Дойл в ответ только скрипнул зубами.
– Что это? – указал он на живописный беспорядок на столе.
– Гневные послания, – равнодушно бросил Смит, сгребая конверты в охапку.
– Боже правый! – Конан Дойл охнул и опустился в кресло. – Неужели пылятся тут со дня издания «Последнего дела Холмса»?
– Нет, – покачал головой Смит. – Их принесли утром. Каждый день приходит кипа писем. Мы начали отапливать ими редакцию.
Смит швырнул измятые конверты в переполненную корзину для бумаг и укоризненно взглянул на Дойла:
– Отвечать каждому уже рук не хватает.
– Скоро все закончится, обещаю, – пробормотал Конан Дойл севшим голосом.
Редактор с озабоченным видом откинулся на спинку кресла.
– Ты так думаешь, Артур? После смерти Шерлока Холмса мы потеряли двадцать тысяч подписчиков! Только представь – двадцать тысяч! Может, ты и удержишься на плаву, а насчет журнала я сомневаюсь.
– Мы отличные компаньоны. Я тебя не брошу.
– Но объясни, Артур, зачем ты убил Шерлока Холмса?
– Понимаешь, я устал чувствовать себя фокусником на детском празднике: подобно кроликам из шляпы, перед публикой неизменно предстают невероятное убийство в запертой комнате, написанное кровью жертвы загадочное слово, зашифрованная записка, а улики оседают на страницах, словно мусор в живой изгороди, и под занавес – неожиданное разоблачение. У меня каша в голове от этой чехарды. Самое время избавиться от репутации дешевого писаки.
– Дешевого? Ну не скажи. Холмс озолотил тебя, – усмехнулся главный редактор, и вдруг его посетила ужасная догадка: – Уж не собираешься ли ты полностью отдаться врачебной практике?
Конан Дойл сердито втянул щеки и встопорщил усы. Рвение в научных поисках так и не помогло ему преуспеть.

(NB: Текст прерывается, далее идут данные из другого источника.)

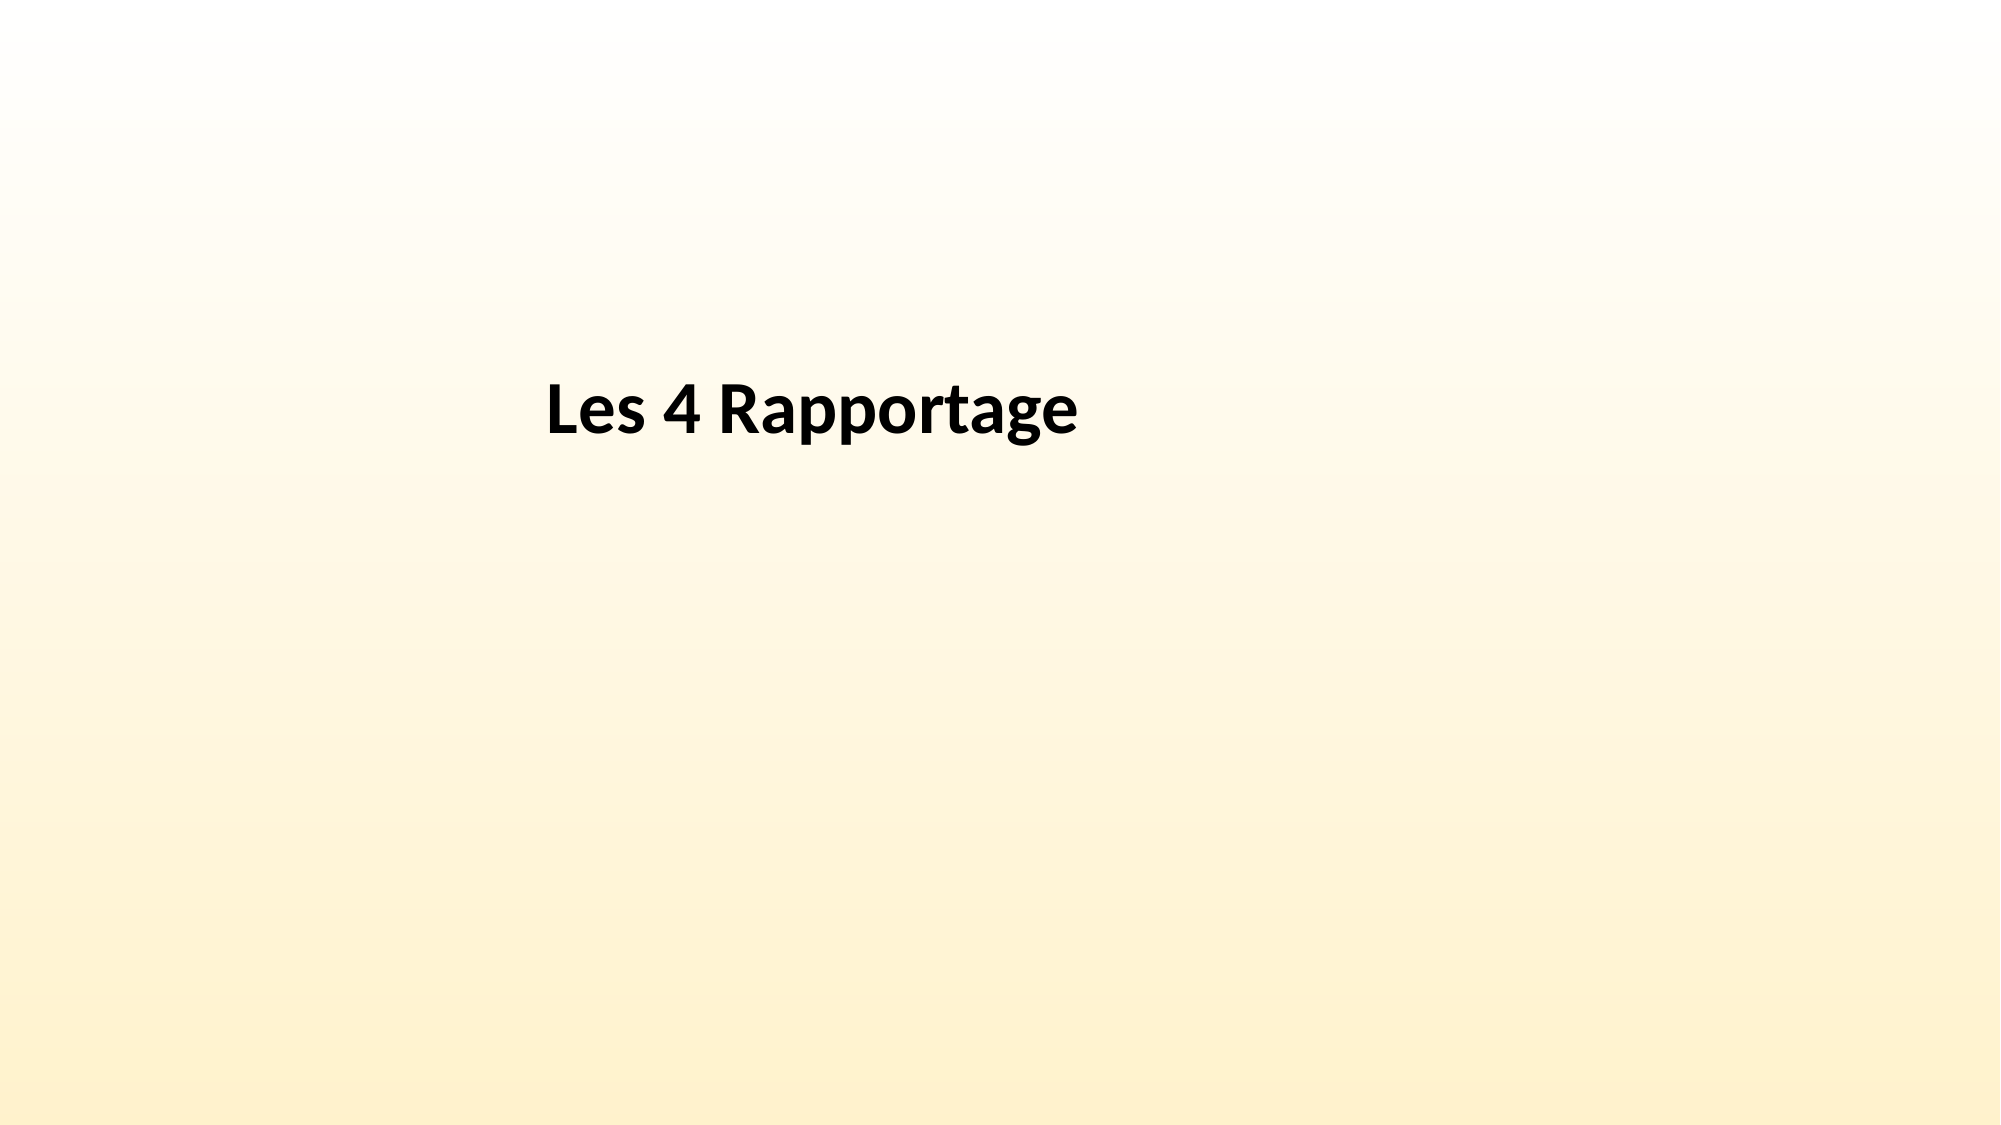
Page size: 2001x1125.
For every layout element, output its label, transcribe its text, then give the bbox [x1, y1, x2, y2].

text_box Les 4 Rapportage [532, 351, 1095, 457]
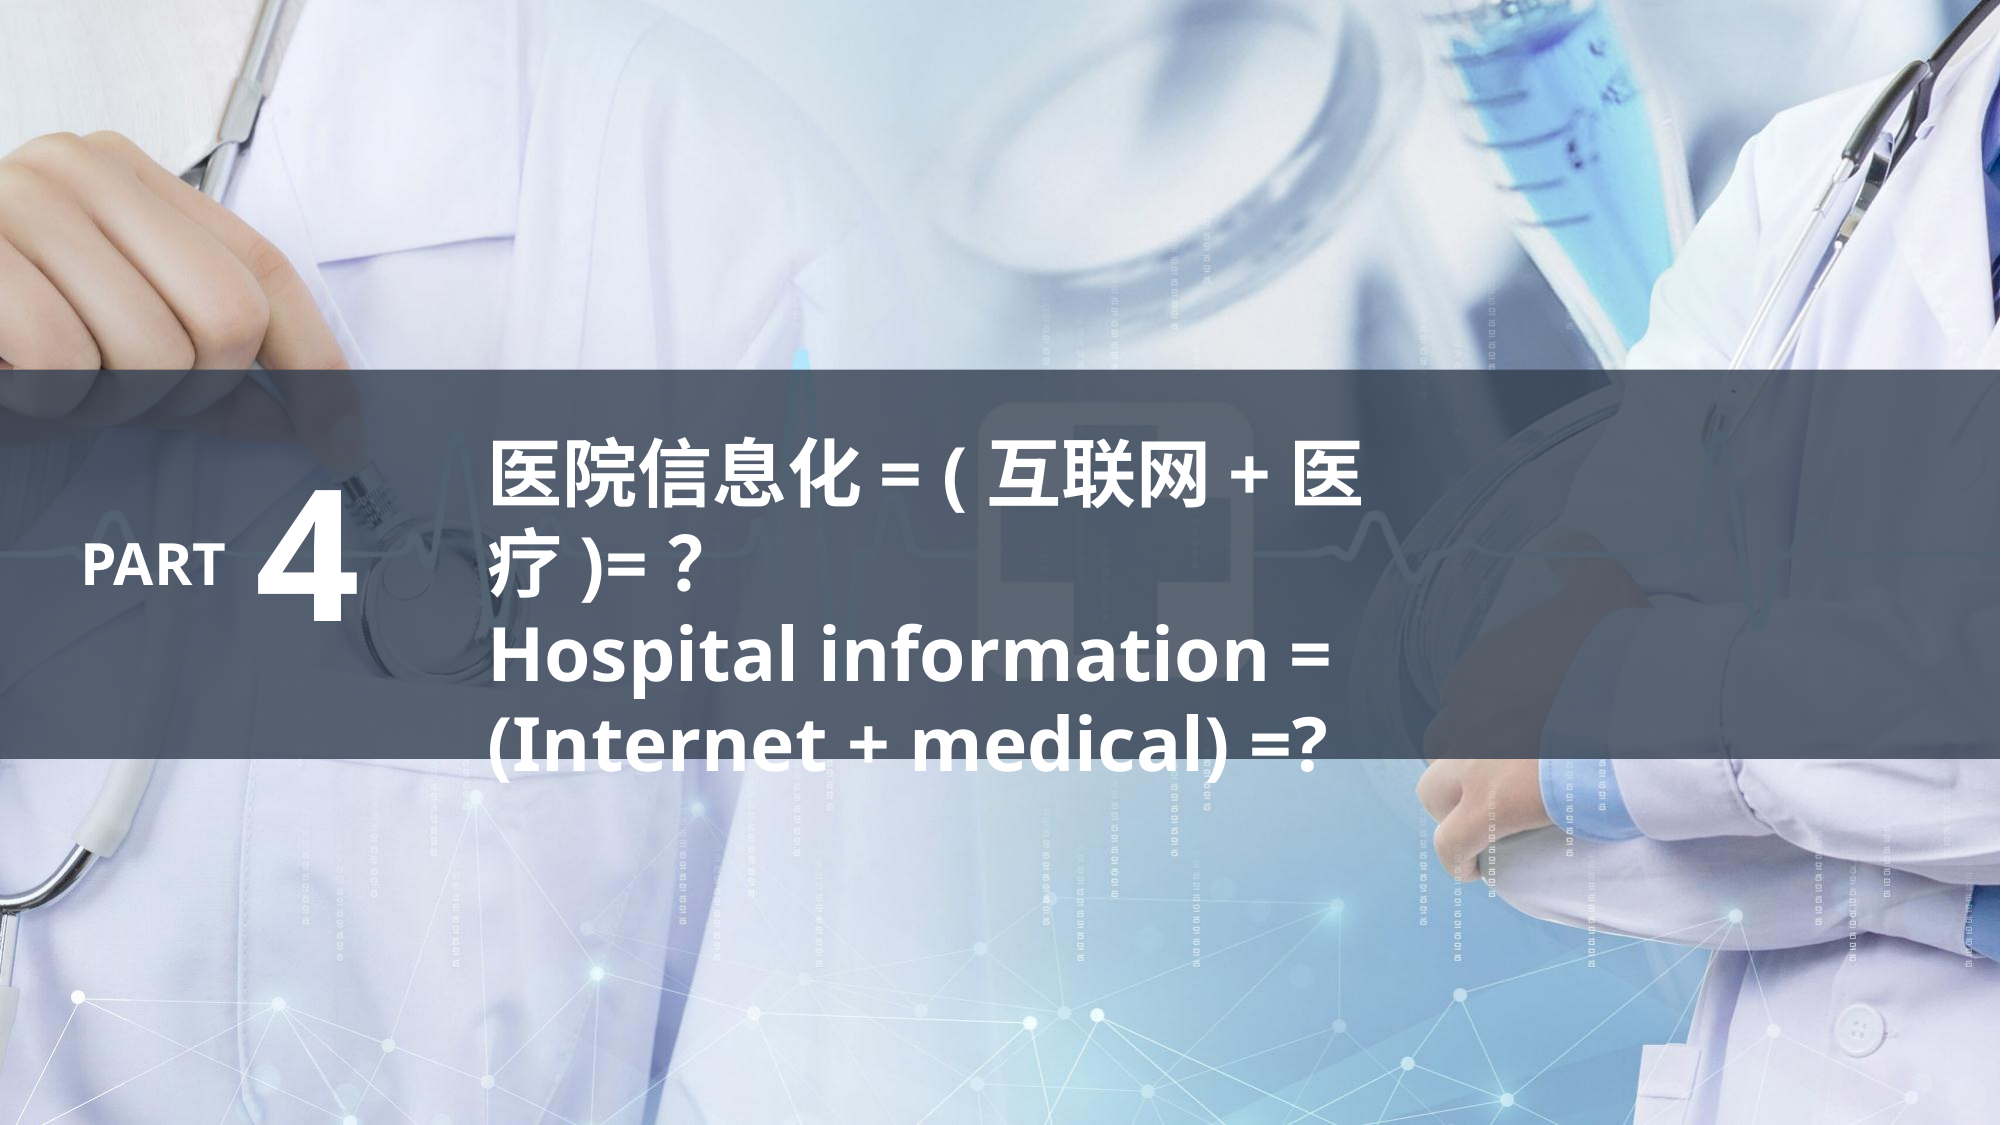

Пациенты благополучно обходили стороной кабинет доктора, и долгое время его уделом оставалось описание видов мочекаменной болезни.
– Мне надоело, – проворчал он, – что в письмах они просят у Холмса автограф, будто он сам пишет о себе. – И, фыркнув, добавил: – Не будь его, я достиг бы гораздо большего.
– Артур, такому плодовитому писателю, как ты, просто грех жаловаться. Ты можешь быстренько набросать рассказ за две недели, а в остальное время спокойно творить.
– Не выйдет. Он опустошает меня, высасывает все соки.
– А это мысль, – вдруг оживился Смит. – «Шерлок Холмс и дело о психологическом вампире». Неплохо звучит.
– Ну нет, Герберт Гринхоу! С Холмсом покончено, и это мое последнее слово.
– Но он прославил тебя и «Стрэнд», – капризно возразил Смит.
– У меня уйма других замыслов.
– Замечательно, Артур, однако…
Конан Дойл тряхнул головой, расправил плечи и заложил большие пальцы за лацканы пальто.
– Грандиозные замыслы, дружище, которые изменят мир и заставят всех забыть о Шерлоке Холмсе.